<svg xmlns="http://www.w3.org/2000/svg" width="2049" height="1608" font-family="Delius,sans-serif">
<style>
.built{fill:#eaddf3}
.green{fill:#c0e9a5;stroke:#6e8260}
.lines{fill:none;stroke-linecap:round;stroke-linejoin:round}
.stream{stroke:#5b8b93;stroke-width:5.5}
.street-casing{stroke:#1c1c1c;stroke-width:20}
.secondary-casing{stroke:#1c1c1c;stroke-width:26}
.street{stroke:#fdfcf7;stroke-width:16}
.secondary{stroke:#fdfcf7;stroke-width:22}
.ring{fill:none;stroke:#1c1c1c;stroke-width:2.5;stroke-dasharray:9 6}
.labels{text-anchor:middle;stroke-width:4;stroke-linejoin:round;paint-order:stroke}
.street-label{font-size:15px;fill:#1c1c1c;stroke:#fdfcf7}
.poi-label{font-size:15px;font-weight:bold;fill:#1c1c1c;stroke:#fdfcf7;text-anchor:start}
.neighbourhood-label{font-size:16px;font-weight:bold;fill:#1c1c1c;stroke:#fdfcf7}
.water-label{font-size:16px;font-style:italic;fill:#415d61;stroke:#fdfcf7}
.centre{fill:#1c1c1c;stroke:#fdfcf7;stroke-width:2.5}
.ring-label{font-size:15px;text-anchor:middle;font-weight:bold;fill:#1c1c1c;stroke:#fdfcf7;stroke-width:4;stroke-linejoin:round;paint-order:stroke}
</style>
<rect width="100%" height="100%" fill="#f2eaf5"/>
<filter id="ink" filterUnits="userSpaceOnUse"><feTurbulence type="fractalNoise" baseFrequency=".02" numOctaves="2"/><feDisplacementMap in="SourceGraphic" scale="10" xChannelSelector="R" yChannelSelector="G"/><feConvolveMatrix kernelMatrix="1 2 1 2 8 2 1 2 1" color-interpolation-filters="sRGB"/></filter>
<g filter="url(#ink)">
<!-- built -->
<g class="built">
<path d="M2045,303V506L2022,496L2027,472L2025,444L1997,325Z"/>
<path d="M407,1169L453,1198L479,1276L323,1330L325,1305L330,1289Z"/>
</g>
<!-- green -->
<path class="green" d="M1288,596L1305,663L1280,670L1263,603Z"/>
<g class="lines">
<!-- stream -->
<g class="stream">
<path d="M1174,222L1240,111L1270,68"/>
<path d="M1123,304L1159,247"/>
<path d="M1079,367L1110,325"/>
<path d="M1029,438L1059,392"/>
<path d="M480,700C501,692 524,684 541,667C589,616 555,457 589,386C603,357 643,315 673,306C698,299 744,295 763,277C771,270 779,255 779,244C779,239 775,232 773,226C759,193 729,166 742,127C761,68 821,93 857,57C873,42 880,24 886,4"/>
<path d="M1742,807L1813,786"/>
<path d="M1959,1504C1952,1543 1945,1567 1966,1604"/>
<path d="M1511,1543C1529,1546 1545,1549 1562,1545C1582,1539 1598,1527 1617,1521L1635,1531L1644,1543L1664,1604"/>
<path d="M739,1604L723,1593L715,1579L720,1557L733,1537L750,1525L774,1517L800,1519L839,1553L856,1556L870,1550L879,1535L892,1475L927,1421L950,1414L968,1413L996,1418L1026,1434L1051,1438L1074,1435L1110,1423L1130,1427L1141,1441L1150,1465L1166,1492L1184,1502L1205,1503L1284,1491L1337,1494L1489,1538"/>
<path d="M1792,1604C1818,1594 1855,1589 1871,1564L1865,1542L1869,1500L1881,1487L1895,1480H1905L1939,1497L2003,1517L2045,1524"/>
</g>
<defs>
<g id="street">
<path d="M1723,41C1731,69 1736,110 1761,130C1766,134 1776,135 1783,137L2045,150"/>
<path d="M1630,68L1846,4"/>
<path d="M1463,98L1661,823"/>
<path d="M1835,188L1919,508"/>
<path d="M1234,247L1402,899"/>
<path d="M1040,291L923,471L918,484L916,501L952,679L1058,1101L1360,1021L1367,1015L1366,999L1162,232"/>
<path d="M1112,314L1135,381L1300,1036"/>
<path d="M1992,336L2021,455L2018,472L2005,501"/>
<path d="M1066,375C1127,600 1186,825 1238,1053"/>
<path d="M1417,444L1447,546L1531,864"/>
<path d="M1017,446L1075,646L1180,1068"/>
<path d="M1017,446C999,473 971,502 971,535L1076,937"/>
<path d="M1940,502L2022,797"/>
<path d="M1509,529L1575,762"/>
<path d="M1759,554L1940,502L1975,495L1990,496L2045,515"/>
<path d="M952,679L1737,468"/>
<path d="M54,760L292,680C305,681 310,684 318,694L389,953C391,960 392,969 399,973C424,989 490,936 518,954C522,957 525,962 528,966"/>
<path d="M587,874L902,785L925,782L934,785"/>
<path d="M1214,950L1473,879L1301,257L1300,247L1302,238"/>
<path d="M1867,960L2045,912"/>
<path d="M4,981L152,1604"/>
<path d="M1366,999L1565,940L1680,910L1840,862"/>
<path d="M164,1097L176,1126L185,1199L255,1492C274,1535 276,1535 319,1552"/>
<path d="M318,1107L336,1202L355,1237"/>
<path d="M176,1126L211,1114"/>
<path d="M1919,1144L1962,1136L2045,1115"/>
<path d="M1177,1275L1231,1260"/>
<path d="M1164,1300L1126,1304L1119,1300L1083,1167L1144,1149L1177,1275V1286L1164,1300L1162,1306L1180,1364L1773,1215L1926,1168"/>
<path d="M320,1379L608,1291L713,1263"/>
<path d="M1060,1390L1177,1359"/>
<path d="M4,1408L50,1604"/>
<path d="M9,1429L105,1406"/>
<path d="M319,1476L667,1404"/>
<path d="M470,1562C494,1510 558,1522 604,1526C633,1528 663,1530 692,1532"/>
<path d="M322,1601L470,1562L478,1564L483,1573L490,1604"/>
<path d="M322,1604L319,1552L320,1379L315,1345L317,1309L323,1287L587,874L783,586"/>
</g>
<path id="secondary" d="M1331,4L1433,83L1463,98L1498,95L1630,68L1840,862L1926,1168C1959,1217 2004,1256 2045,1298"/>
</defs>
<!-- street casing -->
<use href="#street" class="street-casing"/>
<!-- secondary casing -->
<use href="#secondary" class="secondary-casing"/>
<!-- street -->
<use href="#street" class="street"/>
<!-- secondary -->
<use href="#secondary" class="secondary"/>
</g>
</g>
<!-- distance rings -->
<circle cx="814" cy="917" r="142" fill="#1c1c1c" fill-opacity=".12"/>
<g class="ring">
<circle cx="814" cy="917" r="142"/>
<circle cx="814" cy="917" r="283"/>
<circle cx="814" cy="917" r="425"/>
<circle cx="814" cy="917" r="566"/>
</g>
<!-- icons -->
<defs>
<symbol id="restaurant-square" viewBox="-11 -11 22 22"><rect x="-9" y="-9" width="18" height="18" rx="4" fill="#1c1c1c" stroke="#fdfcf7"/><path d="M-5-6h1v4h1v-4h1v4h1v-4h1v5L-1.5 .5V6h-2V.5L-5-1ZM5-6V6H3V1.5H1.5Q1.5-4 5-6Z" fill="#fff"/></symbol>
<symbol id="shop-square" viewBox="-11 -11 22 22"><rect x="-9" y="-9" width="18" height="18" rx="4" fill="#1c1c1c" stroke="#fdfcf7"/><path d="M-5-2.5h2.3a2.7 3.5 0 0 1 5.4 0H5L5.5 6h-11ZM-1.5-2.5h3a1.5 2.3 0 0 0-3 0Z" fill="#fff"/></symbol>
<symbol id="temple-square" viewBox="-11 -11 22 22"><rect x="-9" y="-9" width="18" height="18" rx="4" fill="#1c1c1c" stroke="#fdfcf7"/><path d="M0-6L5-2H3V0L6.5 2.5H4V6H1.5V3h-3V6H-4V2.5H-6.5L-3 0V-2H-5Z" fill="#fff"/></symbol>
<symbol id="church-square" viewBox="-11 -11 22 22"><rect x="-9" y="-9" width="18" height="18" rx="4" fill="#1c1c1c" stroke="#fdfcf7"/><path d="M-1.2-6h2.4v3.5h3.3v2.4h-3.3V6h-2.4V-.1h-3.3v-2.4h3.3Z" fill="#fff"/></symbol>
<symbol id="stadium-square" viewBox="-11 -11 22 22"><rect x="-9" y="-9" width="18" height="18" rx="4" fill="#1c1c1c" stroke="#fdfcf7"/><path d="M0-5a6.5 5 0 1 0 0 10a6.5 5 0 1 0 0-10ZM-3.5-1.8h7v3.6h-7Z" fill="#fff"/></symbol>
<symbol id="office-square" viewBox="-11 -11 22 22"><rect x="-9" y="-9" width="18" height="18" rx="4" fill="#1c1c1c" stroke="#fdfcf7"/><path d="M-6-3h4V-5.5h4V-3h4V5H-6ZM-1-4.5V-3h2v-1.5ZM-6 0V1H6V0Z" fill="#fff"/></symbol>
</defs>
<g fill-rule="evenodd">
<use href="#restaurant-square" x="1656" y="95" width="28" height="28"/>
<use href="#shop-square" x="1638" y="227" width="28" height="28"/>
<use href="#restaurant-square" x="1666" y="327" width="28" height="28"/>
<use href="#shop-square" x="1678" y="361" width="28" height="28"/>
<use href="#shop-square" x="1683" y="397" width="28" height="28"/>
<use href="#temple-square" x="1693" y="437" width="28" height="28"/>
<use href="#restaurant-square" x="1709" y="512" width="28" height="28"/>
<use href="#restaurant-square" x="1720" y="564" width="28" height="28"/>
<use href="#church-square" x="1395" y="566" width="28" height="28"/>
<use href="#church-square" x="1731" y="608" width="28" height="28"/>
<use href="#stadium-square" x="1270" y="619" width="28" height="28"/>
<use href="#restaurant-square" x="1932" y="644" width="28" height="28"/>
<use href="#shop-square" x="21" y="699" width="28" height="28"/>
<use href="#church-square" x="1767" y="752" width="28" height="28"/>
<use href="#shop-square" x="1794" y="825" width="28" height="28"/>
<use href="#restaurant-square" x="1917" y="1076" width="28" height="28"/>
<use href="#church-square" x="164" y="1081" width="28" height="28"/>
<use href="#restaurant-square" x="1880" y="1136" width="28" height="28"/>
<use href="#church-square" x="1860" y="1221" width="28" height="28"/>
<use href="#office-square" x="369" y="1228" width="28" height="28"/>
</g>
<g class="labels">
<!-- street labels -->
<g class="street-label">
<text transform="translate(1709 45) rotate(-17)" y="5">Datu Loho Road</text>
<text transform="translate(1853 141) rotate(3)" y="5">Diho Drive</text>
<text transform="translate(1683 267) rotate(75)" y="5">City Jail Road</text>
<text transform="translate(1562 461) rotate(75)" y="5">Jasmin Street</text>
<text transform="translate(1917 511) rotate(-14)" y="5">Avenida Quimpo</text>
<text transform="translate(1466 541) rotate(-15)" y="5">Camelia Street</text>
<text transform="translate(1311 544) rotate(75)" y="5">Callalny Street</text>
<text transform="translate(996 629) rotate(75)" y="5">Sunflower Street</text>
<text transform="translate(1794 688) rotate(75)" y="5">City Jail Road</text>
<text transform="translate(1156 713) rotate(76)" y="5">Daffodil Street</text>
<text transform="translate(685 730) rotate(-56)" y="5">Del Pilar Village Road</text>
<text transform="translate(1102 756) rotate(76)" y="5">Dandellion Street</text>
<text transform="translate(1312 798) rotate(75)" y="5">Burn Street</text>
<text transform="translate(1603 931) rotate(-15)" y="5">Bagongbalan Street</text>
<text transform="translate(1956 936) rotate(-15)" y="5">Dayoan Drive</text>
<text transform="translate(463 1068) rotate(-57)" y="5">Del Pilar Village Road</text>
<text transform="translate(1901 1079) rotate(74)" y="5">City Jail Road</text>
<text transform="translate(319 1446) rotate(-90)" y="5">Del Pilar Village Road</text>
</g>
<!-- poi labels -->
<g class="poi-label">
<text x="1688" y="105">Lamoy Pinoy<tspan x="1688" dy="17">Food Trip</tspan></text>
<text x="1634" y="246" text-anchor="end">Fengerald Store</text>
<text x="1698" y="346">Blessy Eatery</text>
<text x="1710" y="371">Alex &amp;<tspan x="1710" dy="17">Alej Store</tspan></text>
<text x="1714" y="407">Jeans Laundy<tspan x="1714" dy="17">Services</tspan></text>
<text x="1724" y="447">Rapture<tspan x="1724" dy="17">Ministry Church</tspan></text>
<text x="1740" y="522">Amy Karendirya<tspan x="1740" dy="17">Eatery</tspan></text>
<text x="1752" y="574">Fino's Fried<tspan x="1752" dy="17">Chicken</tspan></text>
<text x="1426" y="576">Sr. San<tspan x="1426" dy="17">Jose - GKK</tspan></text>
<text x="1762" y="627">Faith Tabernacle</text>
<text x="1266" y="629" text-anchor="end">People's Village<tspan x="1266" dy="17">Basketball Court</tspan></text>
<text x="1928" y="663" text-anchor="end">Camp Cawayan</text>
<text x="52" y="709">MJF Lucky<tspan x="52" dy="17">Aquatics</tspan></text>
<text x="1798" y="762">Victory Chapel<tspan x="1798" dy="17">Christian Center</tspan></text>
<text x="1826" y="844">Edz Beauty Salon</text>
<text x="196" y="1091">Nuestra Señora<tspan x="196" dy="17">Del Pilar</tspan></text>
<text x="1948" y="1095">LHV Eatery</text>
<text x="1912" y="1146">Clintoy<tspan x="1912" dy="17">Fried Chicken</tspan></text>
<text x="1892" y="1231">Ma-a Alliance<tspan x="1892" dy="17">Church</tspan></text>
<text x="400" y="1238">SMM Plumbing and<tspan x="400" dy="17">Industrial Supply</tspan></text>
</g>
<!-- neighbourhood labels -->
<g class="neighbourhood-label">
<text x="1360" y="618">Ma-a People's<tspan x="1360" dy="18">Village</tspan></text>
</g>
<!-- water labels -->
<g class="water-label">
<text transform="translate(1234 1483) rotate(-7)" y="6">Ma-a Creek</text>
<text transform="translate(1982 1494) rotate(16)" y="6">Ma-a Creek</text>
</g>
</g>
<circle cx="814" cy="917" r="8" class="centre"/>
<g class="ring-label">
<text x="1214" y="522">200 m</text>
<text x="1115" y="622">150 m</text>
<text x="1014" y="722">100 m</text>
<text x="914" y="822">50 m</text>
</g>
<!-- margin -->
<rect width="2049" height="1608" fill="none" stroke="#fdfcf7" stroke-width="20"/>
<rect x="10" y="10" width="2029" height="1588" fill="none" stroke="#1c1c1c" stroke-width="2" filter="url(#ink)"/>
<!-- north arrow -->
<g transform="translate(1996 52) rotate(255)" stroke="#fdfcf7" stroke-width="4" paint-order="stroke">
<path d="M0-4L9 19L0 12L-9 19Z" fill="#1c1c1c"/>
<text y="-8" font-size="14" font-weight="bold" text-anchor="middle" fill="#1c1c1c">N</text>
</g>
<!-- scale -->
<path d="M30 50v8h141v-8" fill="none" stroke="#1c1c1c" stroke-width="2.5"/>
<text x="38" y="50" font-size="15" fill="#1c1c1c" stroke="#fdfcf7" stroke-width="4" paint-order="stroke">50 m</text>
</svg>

----

→ **WHAT THE TASK ASKS**: Filter the records for the word "lines" and show every line that has it.

→ **RESULT FOR THIS EXERCISE**:
.lines{fill:none;stroke-linecap:round;stroke-linejoin:round}
<g class="lines">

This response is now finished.